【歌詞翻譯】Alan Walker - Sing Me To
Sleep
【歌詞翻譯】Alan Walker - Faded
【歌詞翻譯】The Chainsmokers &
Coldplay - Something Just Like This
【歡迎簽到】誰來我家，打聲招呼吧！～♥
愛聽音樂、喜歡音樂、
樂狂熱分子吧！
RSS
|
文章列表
...
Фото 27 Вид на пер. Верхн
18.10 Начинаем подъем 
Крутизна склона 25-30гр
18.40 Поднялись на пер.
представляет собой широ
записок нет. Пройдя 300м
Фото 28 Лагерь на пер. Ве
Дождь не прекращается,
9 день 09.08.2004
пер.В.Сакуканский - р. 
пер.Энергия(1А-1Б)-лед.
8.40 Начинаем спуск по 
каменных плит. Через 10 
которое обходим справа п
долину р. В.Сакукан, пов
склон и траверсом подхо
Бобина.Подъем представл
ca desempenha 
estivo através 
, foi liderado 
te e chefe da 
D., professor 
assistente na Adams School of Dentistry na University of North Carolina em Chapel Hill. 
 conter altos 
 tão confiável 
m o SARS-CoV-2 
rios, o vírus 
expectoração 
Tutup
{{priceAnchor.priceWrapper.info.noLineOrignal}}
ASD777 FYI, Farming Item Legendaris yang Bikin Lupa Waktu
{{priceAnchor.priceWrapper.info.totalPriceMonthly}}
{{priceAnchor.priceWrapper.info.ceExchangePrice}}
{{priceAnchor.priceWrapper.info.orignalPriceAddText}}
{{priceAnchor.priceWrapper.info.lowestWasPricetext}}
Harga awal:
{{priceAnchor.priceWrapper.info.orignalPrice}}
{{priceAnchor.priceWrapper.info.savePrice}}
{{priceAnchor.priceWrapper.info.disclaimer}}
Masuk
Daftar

▶ _WHAT IS BEING ASKED_
Gather every row that contains the string "歌詞翻譯".

▶ _OUTPUT FOR THIS TASK_
【歌詞翻譯】Alan Walker - Sing Me To
【歌詞翻譯】Alan Walker - Faded
【歌詞翻譯】The Chainsmokers &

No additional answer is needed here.